Most efficient histogram code in python

Question 1

This improves the runtime in my unrepresentative micro benchmark by 1 order of magnitude with Python 3:

mapping = dict((w, i) for i, w in enumerate(masterWordList))

def tfidfVector(cleanStringVector, masterWordList):    
    featureVector = [0] * len(masterWordList)
    for w in cleanStringVector:
        featureVector[mapping[w]] += 1
    return featureVector

Question 2

I think looping through the Master Word list is a problem. Each time you make a histogram you have to hash every word in the master word list (most of these hashes are just missing, a computationally expensive way to return a 0).

I would hash the master wordlist first, then use that hash to create each histogram, this way you only need to hash every word in the stringvector (twice, once to get the counts, and once to reset the master wordlist hash).

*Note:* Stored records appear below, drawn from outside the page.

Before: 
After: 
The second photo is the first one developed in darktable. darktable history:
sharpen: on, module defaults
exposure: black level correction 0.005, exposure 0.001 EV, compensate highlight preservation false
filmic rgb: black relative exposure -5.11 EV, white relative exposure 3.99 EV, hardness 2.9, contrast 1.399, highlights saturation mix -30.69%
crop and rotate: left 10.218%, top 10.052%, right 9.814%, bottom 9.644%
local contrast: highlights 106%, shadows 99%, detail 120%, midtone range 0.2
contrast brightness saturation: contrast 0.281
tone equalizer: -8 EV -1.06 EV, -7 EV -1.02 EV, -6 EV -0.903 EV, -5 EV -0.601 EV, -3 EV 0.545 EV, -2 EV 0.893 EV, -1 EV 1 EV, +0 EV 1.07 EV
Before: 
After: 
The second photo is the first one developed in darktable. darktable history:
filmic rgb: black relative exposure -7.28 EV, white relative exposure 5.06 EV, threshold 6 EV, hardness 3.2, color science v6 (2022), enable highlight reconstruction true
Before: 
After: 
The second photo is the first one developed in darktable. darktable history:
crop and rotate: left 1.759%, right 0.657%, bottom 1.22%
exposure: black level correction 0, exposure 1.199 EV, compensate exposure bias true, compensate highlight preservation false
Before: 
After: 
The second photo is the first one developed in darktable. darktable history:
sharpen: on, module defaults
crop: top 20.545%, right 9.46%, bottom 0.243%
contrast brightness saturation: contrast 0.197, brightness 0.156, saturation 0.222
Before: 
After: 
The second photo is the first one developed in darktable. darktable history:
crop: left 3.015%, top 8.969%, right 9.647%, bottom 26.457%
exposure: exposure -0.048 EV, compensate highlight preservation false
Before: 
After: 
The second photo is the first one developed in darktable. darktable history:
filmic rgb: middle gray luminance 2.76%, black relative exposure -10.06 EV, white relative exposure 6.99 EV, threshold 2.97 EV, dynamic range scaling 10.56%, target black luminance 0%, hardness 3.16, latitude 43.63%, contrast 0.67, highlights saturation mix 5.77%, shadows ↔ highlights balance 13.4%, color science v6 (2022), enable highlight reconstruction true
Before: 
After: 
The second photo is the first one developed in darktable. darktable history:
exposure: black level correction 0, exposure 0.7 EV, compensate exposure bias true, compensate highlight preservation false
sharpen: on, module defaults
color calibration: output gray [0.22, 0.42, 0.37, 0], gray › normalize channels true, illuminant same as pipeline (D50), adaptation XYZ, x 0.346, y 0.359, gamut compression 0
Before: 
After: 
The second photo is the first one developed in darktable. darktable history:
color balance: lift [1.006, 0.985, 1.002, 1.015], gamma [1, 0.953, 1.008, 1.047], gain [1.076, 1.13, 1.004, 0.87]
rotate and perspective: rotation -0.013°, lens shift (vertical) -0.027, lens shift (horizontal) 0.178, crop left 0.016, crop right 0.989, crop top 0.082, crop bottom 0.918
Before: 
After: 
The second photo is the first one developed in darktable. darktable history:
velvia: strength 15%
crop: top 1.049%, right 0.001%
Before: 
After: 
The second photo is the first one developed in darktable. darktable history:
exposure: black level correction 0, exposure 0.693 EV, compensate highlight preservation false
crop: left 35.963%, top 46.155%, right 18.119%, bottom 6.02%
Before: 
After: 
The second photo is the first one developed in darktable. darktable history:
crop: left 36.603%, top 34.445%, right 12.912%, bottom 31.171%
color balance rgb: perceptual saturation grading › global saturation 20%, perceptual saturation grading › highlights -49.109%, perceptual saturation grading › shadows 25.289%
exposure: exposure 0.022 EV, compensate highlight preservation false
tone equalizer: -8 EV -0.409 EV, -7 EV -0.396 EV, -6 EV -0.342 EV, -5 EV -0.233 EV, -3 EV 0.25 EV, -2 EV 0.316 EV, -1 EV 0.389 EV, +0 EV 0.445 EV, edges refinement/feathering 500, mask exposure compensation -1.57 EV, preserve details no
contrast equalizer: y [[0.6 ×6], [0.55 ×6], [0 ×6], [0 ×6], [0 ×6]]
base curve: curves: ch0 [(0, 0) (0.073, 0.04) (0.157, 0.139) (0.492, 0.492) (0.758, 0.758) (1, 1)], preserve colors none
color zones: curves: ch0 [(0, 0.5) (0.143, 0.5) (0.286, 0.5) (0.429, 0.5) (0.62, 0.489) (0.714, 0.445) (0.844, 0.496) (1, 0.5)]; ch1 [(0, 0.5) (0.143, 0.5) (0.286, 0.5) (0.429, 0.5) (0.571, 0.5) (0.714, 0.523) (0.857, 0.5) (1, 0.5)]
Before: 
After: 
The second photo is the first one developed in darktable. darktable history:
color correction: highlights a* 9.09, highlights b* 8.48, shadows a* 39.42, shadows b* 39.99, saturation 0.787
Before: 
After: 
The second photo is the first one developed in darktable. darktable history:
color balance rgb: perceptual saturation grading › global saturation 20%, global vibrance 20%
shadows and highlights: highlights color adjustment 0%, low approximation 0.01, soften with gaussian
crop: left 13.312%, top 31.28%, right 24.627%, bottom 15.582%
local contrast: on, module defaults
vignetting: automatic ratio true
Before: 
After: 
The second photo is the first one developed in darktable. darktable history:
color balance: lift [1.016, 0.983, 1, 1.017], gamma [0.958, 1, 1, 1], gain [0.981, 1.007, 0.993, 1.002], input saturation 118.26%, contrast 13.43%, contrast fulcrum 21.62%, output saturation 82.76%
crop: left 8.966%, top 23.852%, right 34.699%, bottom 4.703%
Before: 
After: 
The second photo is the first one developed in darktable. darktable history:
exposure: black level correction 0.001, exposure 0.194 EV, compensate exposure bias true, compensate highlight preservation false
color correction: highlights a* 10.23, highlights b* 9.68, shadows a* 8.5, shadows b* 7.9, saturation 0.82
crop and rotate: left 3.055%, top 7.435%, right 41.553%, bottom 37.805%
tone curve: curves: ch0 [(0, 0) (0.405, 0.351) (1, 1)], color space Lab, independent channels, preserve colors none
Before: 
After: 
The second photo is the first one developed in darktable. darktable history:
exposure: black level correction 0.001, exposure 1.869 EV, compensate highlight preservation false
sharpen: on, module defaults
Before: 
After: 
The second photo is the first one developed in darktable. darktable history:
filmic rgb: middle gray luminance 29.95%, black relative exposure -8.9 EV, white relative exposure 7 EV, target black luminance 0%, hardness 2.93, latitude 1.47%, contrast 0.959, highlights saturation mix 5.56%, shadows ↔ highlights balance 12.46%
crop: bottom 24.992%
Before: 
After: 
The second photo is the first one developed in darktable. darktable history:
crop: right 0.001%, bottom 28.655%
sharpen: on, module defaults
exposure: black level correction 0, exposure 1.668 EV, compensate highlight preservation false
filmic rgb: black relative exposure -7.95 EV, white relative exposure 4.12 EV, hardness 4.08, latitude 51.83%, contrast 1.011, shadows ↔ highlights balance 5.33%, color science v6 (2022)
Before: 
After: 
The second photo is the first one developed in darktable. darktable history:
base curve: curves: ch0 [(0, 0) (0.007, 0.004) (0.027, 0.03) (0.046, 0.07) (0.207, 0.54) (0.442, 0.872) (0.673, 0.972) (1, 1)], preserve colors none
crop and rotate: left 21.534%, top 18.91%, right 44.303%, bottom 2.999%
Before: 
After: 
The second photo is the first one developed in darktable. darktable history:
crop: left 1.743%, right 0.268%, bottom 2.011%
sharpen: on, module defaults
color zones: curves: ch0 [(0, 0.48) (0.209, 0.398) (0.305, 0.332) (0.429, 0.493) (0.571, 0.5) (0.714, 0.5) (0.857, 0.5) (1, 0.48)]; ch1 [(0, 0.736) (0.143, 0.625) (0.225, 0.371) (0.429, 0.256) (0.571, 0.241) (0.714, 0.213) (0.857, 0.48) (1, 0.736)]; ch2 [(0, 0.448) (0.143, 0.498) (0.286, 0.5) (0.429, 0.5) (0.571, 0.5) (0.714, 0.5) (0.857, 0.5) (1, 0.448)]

If the stringvectors are smaller than the master wordlist, this results is many fewer hashing operations:

from itertools import repeat

stringvecs=[["apple", "orange", "tomato", "apple", "apple"],
["tomato", "tomato", "orange"],
["apple", "apple", "apple", "cucumber"],
["tomato", "orange", "apple", "apple", "tomato", "orange"],
["orange", "cucumber", "orange", "cucumber", "tomato"]]

m=["apple", "orange", "tomato", "cucumber"]

md = dict(zip(m, repeat(0)))

def tfidfVector(stringvec, md):
    for item in stringvec:
        md[item]+=1
    out=md.values()
    for item in stringvec:
        md[item]=0
    return out

for stringvec in stringvecs:
    print tfidfVector(stringvec, md)

Note: md.values() should be stable as long as we aren't adding keys..